Erotismo e allegoria: la Juditha triumphans di Vivaldi

 

Opera davvero speciale e singolare la Juditha triumphans. In primo luogo, essa appartiene al settore più intrigante e difficile da esplorare del catalogo vivaldiano, quello della musica sacra vocale. In secondo luogo, è un oratorio, un genere che a quanto ci consta Vivaldi praticò pochissimo (solo 3 oratori vs. 48 melodrammi). Infine, è l'unico suo oratorio di cui sia conservata (proprio a Torino) la partitura.
Singolare è anche il contesto storico-sociale da cui quest'opera scaturisce. Un oratorio latino bipartito: verrebbe subito da pensare a qualche pratica devozionale più o meno bigotta, con tanto di pio sermone moraleggiante a mezzo, in qualcuna delle varie confraternite di cui anche la Serenissima era ricca. Niente affatto. Sacrum militare oratorium lo definisce il frontespizio del libretto nel quale vennero stampati i versi che Giacomo Cassetti scrisse per Vivaldi. È il 1716. La flotta veneziana si è appena presa una grossa rivincita strappando l'isola di Corfù al secolare nemico, i Turchi, i quali l'anno prima s'erano ripresi quella penisola di Morea che nel 1687 il doge Francesco Morosini aveva conquistato, come vendetta, a sua volta, della perdita di Candia del 1669. In questo estenuante duello tra due potenze inesorabilmente avviate sul viale del tramonto, il 1716 vide appunto l'ultimo significativo break a favore della Repubblica veneta.
Non è documentato che la Juditha facesse parte proprio delle celebrazioni per la vittoria. Il libretto a stampa, in effetti, si mantiene sul vago e parla (traduciamo) di un oratorio "…da cantarsi in questi tempi qui di guerra da un coro di fanciulle inneggianti nella Chiesa della Pietà". Molto esplicitamente, però, spiega come i personaggi vadano interpretati in chiave allegorica: Giuditta simboleggia Venezia, Oloferne il Sultano, Abra la Fede, Betulia la Chiesa, Ozias i cristiani. Ad ogni modo, appare innegabile che questo oratorio costituisse una particolare actio laudis pubblica, una sorta di esorcismo collettivo, uno di quei raffinatissimi rituali apotropaici cui i veneziani erano usi (si pensi alle celebrazioni del 1631 per la fine della peste).

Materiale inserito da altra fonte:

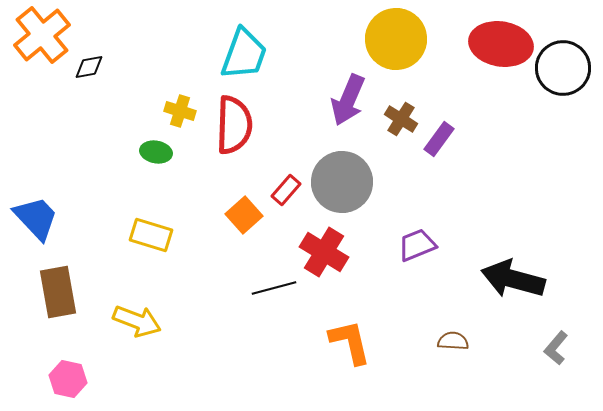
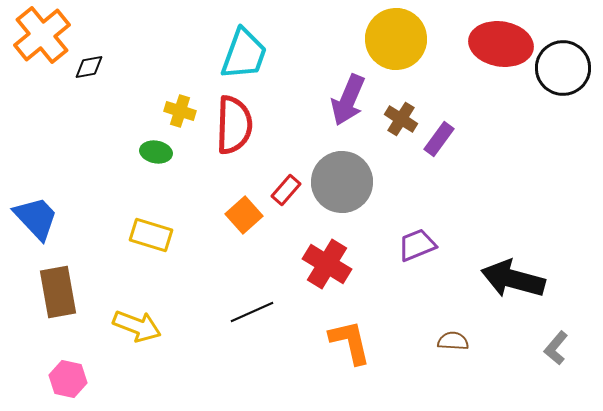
red cross: moved 3 px right, 12 px down
black line: moved 22 px left, 24 px down; rotated 9 degrees counterclockwise
yellow arrow: moved 5 px down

Anche se non possiamo dire in quale circostanza precisa la Juditha sia stata eseguita, dalla ricchezza eccezionale dell'organico strumentale si può inferire si sia trattato di un'occasione di particolare importanza. La partitura prevede, oltre agli archi, 2 flauti diritti, 2 oboi, salmoè (chalumeau), 2 clarinetti, 2 trombe e timpani, mandolino, 4 tiorbe, 3 viole da gamba e una d'amore, 2 cembali e organo. Vivaldi, insomma, mobilitò tutto l'arsenale strumentale dell'Ospedale della Pietà, ricorrendo naturalmente anche a "prestiti" esterni.
L'inconsueta ricchezza della tavolozza timbrica è proprio uno dei motivi di maggior pregio dell'oratorio. Vivaldi la sfrutta abilmente ai fini della caratterizzazione drammatica. Giuditta, per esempio, è sostenuta dalle voci "femminili" della viola d'amore (solista), del mandolino, del salmoè. Nell'aria della tentata seduzione la voce di Oloferne è accompagnata dal suono mellifluo dell'oboe con organo obbligato. Quest'ultimo episodio della seconda parte vibra di particolare sensualità: solo la tenace e filosofica renitenza di Giuditta impedisce a quest'opera di diventare un oratorio erotico.
I punti di debolezza della Juditha vanno visti in una certa prolissità drammatica, superiore a tratti perfino a taluni melodrammi, nella sensibile lentezza del ritmo narrativo, nella difficoltà a far crescere la tensione drammatica fino a raggiungere un autentico pathos. La scena-madre della decapitazione di Oloferne, per esempio, si svolge in un recitativo accompagnato piuttosto fiacco. Restano, per contro, svariate pagine di musica assai affascinante, alcune davvero memorabili, come l'aria d'esecrazione e vendetta cantata dal servo Vagans alla scoperta del padrone decapitato, la scena più bella di tutta la musica di Vivaldi, a detta di Michael Talbot.